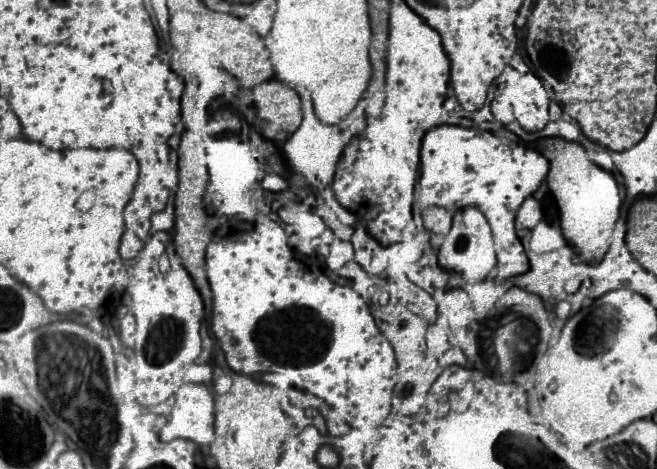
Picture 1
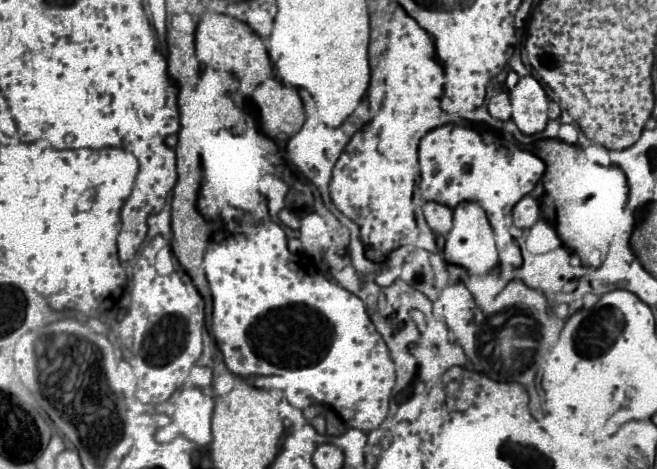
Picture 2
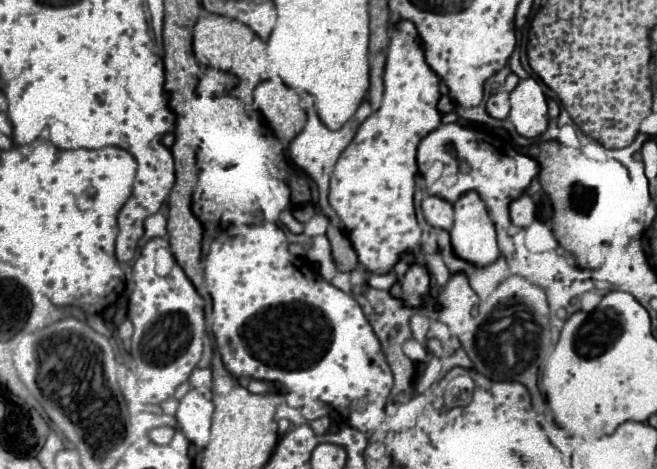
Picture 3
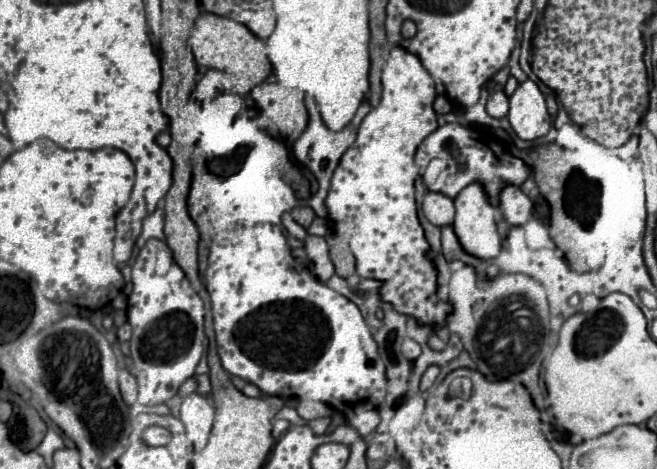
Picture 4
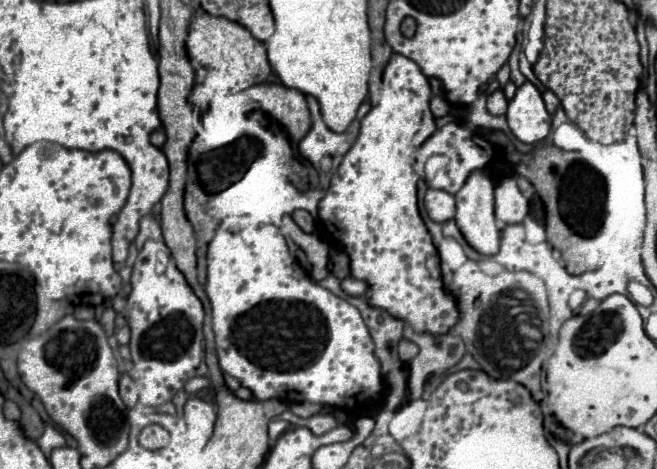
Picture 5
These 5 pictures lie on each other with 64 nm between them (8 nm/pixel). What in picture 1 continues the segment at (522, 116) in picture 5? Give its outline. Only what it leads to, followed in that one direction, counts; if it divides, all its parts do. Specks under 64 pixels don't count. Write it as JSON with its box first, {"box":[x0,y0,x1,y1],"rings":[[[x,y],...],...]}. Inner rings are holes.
{"box":[512,72,550,132],"rings":[[[532,72],[524,74],[518,80],[512,98],[514,118],[518,124],[528,132],[542,130],[548,122],[548,104],[550,100],[542,80]]]}

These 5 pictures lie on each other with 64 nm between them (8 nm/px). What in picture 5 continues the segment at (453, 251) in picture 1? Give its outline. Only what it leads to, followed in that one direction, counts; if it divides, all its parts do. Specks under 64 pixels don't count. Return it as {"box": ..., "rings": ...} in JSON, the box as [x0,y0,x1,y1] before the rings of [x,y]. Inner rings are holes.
{"box":[454,170,500,256],"rings":[[[476,170],[470,174],[462,190],[454,196],[456,200],[456,226],[460,228],[464,240],[480,254],[492,256],[500,248],[500,230],[494,218],[494,178],[488,170]]]}

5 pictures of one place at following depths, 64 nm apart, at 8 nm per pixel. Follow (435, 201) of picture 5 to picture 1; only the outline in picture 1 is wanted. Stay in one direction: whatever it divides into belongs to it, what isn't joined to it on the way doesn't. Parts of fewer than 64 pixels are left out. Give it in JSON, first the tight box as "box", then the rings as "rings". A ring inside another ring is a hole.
{"box":[424,206,452,234],"rings":[[[430,206],[424,214],[424,228],[434,234],[448,234],[452,228],[452,214],[446,208]]]}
_ _ _ _ _
Activity
Transcribe every entry exactly. Leave out the pictures.

Written answer
Picture 1
Picture 2
Picture 3
Picture 4
Picture 5
These 5 pictures lie on each other with 64 nm between them (8 nm/pixel). What in picture 1 continues the segment at (522, 116) in picture 5? Give its outline. Only what it leads to, followed in that one direction, counts; if it divides, all its parts do. Specks under 64 pixels don't count. Write it as JSON with its box first, {"box":[x0,y0,x1,y1],"rings":[[[x,y],...],...]}. Inner rings are holes.
{"box":[512,72,550,132],"rings":[[[532,72],[524,74],[518,80],[512,98],[514,118],[518,124],[528,132],[542,130],[548,122],[548,104],[550,100],[542,80]]]}

These 5 pictures lie on each other with 64 nm between them (8 nm/px). What in picture 5 continues the segment at (453, 251) in picture 1? Give its outline. Only what it leads to, followed in that one direction, counts; if it divides, all its parts do. Specks under 64 pixels don't count. Return it as {"box": ..., "rings": ...} in JSON, the box as [x0,y0,x1,y1] before the rings of [x,y]. Inner rings are holes.
{"box":[454,170,500,256],"rings":[[[476,170],[470,174],[462,190],[454,196],[456,200],[456,226],[460,228],[464,240],[480,254],[492,256],[500,248],[500,230],[494,218],[494,178],[488,170]]]}

5 pictures of one place at following depths, 64 nm apart, at 8 nm per pixel. Follow (435, 201) of picture 5 to picture 1; only the outline in picture 1 is wanted. Stay in one direction: whatever it divides into belongs to it, what isn't joined to it on the way doesn't. Parts of fewer than 64 pixels are left out. Give it in JSON, first the tight box as "box", then the rings as "rings". A ring inside another ring is a hole.
{"box":[424,206,452,234],"rings":[[[430,206],[424,214],[424,228],[434,234],[448,234],[452,228],[452,214],[446,208]]]}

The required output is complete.